On this night at S. Martin's Mission, at the entry of the officiant, who was Dolling himself, vested in a richly embroidered cope, processional lights were carried by acolytes, and there was all the dignity of ceremonial which has ever attended the worship of the Catholic Church, manifest even in germ as she ministered in her strange underground life during the age of persecution. The people had the Vespers in little books provided for them, and easily followed the service, which consisted mainly of psalms, short lesson, Magnificat and hymns, including the office hymn. The psalms were sung lustily, being the fixed Vesper ones, and were known practically by heart. The Magnificat took its due place as the ritual centre of the service, the great hymn of the Incarnation. There was no stiffness, and there was no vulgarity. Though it was distinctly a ceremonial service, yet there was really nothing ritualistic about it, in a frivolous or artificial sense, from beginning to end. Not one person engaged in this service, except Dolling and a few of his helpers, knew of High Church or Low Church, or Roman or Sarum or Protestant modes of worship. They were simply men and women who had first been gathered in off the streets, or from the neighbouring houses, having never known what Church of England worship was like of any description. They came to worship God in the way their dear friend and God's minister, the only friend besides God of many of them, had taught them to do.

→ Given information:

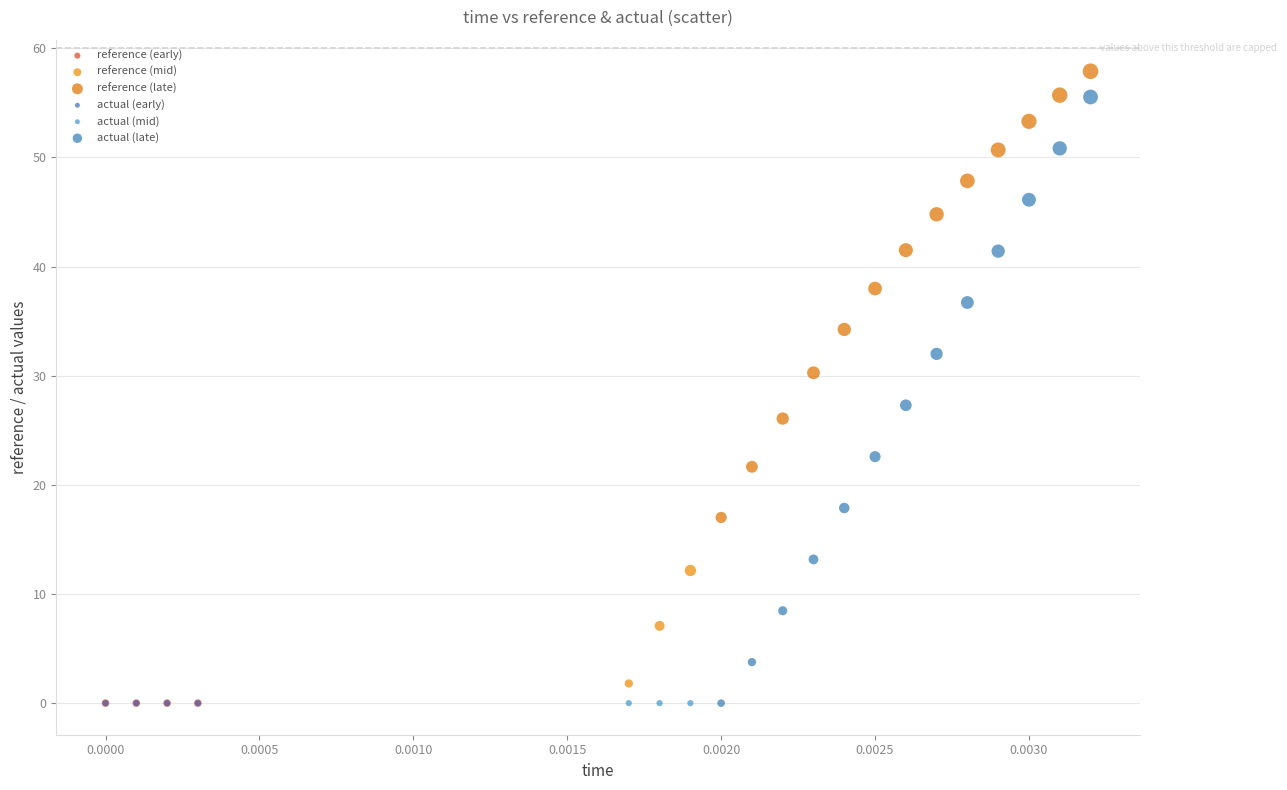

Which series reaches the maximum Y coordinate?

reference (late)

→ Task objective:
Carry on the account of Vespers at S. Martin's Mission from the point where it ends. The material is not needed here.

→ Response area:
But the really remarkable thing was the sermon. The deacon-missioner, the cope being removed, sat down at the altar-step and talked to his people about Jesus during the forty days of His risen life, of the walk to Emmaus, and 'the breaking of bread,' of how the Lord appeared 'in the midat' in a homely upper room like that in which they were then sitting, of how He knew each one personally and made Himself known to each--to Peter, who had denied Him, to Thomas, who doubted about Him, to poor Mary Magdalene, whose soul He had cleansed. It was a talk which seemed as if of what the speaker himself actually saw. It was as if one were in some assembly of the Primitive Church, or among the first disciples, the lovers of Jesus, waiting for the manifestation of His presence, the power of His resurrection. As we have heard Dissenters say of Dolling, 'I don't care whether he's a Ritualist or a Roman Catholic, he preaches Christ in a way I have never heard before, and hardly ever expect to hear again.'

On other nights there would be a prayer-meeting, 'one of our little Dissenting services,' as Dolling would call it, with an amused twinkle in his eye, to some very High Church lady, a member of the congregation of some dignified Ritualistic church in the West End, who had come down all the way to Maidman Street in order that she might see 'that remarkable man, Mr. Dolling, whom we have heard so much about.'

But let us hear him for himself in regard to S. Martin's Mission. We quote from a document called 'A Tract,' which he issued to all the inhabitants of his district. 'A rum tract,' he says, some will call it. It is undoubtedly out of the common run of such literature:

' December 31, 1884.
' DEAR FRIEND,

'Will you take a tract? I see always outside music-halls and chapels in our dear East End the tract distributor. As we are a sort of chapel and music-hall combined, I follow suit and offer a tract. If I had offered you one eighteen months ago, likely you might have used it for a pipe-light; but now we know each other so well that I hope in the truest sense you will "put it in your pipe and smoke it." Eighteen months is not such a very long time, and yet it seems to me as if the last eighteen months made up the biggest part of my life. If to make friends be the best work in life, surely no future part of my life can ever be as well spent as the part which ends with ] 884.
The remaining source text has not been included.